## [Information shown]
--- START ---

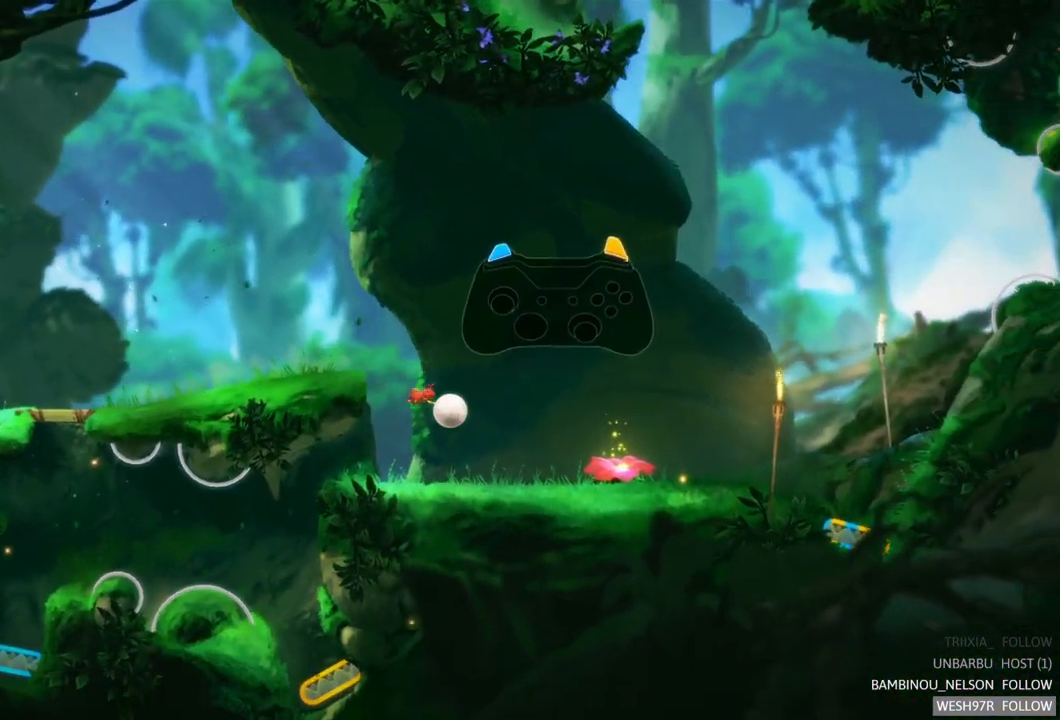
{"dt_ms": 500, "buttons": ["R2"], "left_stick": "right", "right_stick": "center", "events": [[283, "R2", "down"]]}
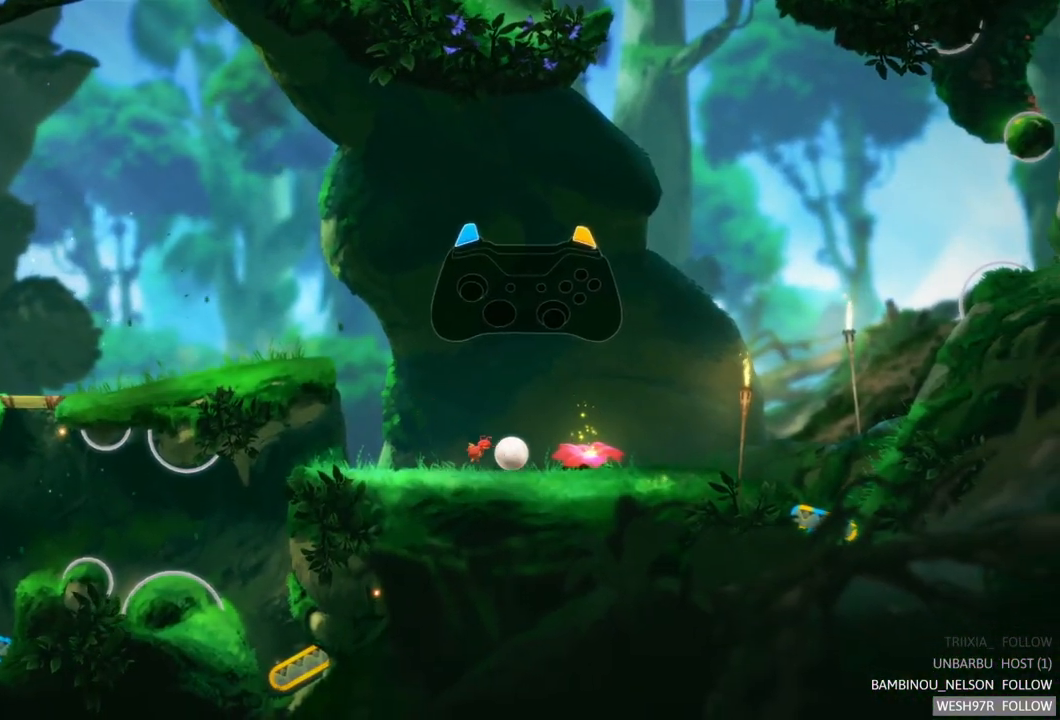
{"dt_ms": 500, "buttons": [], "left_stick": "right", "right_stick": "center", "events": [[317, "R2", "up"]]}
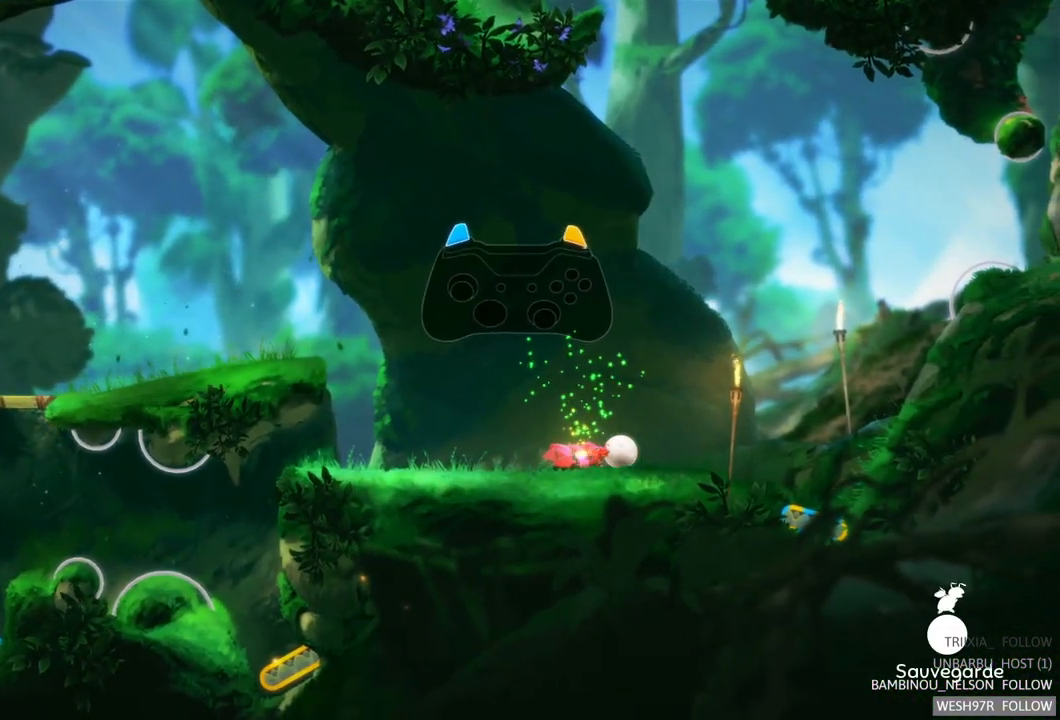
{"dt_ms": 500, "buttons": [], "left_stick": "right", "right_stick": "center", "events": []}
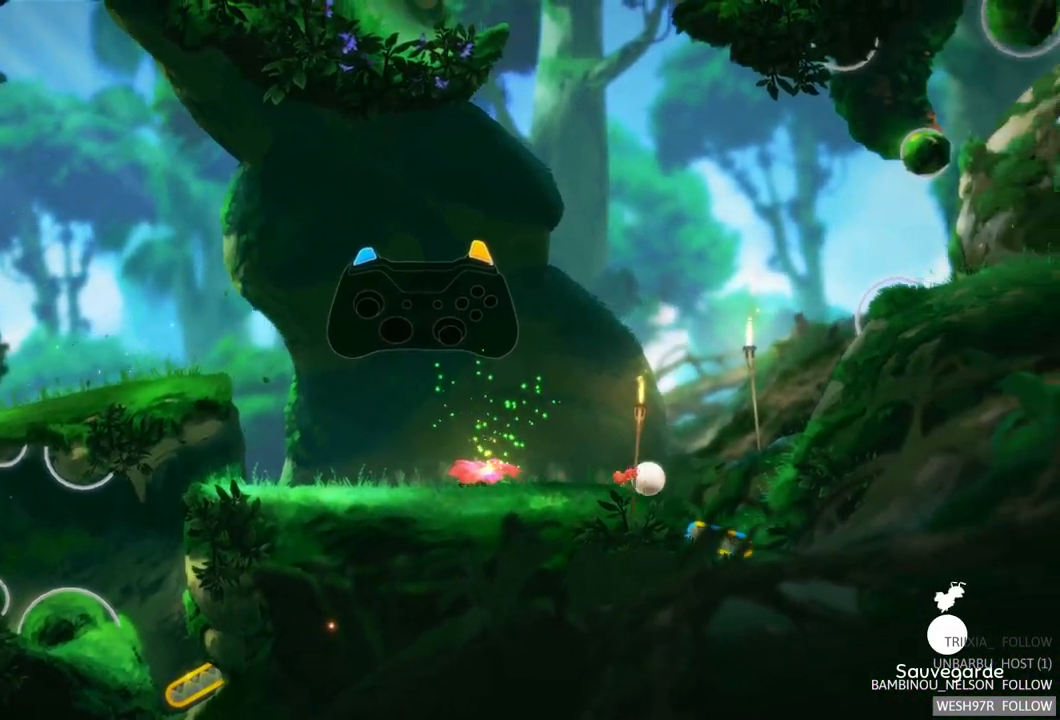
{"dt_ms": 500, "buttons": ["R2"], "left_stick": "right", "right_stick": "center", "events": [[250, "R2", "down"]]}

--- END ---

## [Exercise]
Only the pictures are to be left out; write out all the other data exactly.

## [Problem solution]
{"dt_ms": 500, "buttons": ["R2"], "left_stick": "right", "right_stick": "center", "events": [[283, "R2", "down"]]}
{"dt_ms": 500, "buttons": [], "left_stick": "right", "right_stick": "center", "events": [[317, "R2", "up"]]}
{"dt_ms": 500, "buttons": [], "left_stick": "right", "right_stick": "center", "events": []}
{"dt_ms": 500, "buttons": ["R2"], "left_stick": "right", "right_stick": "center", "events": [[250, "R2", "down"]]}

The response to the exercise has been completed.